To top it off, polling is pretty cheap, so parties can easily afford to hire multiple companies and do large samples.

So what is the problem? I think that polls are losing their authoritativeness. For one thing, there are rumors that innovative politicians are finally learning how to manipulate polls. We hear again and again that politicians are buying thousands of telephone lines to increase the chances that pollsters will call them. I have doubts about this. Wouldn’t Chunghua Telecom notice a person registering 1000 new numbers at one address and flag that transaction? Who would staff all those telephones? Besides, you need a lot more than a thousand extra numbers to move the needle in, for example, Kaoshiung, which has over 2 million residents. Nonetheless, rumors of manipulation are an important ingredient.

The second ingredient is real. There is a growing crisis in polling caused by the rise of mobile phones. For decades, pollsters have assumed that a representative sample of household landlines was effectively a representative sample of the entire population. Every house had a phone, so a sample of phone numbers covered everyone. This was never actually true, but it was close enough. No longer. Now we don’t quite know how construct a representative sample. It is clear that you cannot rely simply on landlines. However, there is no theoretically rigorous algorithm to combine landlines, cell phones, and internet surveys. That 3% margin of error (which is calculated solely by sample size) you see reported in every newspaper story was always something of a lie, because a sample of landlines was never actually a true random sample. Now it is even more meaningless.

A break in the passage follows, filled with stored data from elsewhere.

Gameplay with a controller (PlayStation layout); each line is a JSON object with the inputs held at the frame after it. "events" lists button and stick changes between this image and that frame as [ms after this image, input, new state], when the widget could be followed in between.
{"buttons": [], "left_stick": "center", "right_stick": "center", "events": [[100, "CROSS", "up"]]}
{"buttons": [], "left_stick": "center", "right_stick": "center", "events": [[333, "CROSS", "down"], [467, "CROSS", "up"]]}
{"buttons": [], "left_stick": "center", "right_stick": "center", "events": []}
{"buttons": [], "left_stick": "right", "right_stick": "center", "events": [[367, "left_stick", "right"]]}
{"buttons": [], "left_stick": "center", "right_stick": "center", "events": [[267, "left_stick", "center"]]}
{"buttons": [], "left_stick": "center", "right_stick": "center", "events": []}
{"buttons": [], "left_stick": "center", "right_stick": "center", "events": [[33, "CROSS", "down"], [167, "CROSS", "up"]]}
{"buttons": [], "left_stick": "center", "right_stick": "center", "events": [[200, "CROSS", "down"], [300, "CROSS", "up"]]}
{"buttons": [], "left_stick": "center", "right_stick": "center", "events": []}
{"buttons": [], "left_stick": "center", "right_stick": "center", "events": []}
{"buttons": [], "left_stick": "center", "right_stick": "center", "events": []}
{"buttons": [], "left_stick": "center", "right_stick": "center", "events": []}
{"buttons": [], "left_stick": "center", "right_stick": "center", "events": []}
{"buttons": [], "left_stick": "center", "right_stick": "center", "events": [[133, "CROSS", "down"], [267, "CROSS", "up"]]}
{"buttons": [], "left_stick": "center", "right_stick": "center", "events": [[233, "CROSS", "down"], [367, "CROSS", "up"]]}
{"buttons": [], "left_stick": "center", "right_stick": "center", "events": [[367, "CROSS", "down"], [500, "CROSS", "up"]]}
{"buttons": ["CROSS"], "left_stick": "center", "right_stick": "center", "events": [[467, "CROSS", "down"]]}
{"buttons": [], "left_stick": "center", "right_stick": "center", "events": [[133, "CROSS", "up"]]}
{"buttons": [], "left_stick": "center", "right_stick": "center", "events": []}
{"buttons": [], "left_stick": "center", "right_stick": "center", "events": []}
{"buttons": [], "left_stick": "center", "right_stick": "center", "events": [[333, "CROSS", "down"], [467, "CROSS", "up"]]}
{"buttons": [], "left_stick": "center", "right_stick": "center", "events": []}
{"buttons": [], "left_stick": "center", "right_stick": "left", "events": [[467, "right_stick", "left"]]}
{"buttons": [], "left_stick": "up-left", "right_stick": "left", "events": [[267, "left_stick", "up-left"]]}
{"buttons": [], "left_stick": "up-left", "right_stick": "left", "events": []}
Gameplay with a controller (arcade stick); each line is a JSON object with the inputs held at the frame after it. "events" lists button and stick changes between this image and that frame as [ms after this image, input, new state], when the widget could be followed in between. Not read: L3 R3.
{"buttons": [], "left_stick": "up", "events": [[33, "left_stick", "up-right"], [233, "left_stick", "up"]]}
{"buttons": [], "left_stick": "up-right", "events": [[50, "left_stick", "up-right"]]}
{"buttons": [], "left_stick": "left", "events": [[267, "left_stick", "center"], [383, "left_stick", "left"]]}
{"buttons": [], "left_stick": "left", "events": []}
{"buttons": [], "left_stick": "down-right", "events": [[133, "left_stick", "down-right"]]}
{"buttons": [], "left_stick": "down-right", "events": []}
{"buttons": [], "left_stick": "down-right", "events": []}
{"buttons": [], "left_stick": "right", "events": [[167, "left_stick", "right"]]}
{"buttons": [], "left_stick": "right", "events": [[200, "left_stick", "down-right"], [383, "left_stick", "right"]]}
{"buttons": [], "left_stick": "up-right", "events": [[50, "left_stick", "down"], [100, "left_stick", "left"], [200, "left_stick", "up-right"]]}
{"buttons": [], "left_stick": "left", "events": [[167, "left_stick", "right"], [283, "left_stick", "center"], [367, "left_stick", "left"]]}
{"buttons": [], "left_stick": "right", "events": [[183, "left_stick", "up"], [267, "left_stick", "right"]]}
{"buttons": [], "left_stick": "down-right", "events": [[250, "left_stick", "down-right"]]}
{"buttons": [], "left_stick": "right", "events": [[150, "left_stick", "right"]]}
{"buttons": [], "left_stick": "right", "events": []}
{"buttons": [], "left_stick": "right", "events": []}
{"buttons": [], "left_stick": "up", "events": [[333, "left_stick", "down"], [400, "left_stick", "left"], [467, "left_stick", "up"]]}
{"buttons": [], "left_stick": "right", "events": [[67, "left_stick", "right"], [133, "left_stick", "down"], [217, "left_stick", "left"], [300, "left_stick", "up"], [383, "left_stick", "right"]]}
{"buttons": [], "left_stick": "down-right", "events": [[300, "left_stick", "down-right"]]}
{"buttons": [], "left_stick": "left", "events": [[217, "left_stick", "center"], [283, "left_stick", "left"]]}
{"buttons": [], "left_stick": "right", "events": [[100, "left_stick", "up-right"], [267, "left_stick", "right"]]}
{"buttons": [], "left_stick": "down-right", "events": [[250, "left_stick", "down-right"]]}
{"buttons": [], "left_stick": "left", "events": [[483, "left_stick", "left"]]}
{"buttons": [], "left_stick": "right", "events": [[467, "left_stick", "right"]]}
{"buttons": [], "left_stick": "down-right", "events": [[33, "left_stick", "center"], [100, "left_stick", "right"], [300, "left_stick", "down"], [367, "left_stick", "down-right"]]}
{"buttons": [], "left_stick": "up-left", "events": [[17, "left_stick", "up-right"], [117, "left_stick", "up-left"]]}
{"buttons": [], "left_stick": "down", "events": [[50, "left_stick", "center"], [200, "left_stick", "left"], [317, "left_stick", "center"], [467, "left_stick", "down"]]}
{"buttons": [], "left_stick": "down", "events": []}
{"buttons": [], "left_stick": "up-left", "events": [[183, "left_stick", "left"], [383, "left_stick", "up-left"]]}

Note that I did not say that pollsters are intentionally manipulating the results. Professional pollsters don’t do that, especially for something like a party primary. The protocols are set up to allow observers from each candidate to make sure that no manipulation occurs during the interview process.

Many candidates don’t know what they are looking at; the speakers of the Keelung and Chiayi councils are not exactly members of the numerati. They might really think they have somehow been cheated because, for instance, the polling company refused to call the list of telephone numbers they brought in. Other candidates, such as Chou Hsi-wei 周錫偉 in New Taipei, probably do understand the basics of polling but cynically proclaim doubts that the results were manipulated to explain away their losses. The problem is that when these sorts of accusations are made (as they always are), the experts no longer fight back with a unified front. We no longer have absolute confidence in our own results. Rather than a solid wall of rejection from the experts, the complainers now have little cracks to exploit. Polls simply don’t have the authority that they did ten or twenty years ago.

Without this aura of authority, polling primaries will probably start to fail at one of their most basic tasks: convincing losers to accept defeat. That means that parties will need a new mechanism. I suspect the next thing they will try might be an American-style publicly run primary election. However, that will require significant legal changes, so it is still some distance in the future.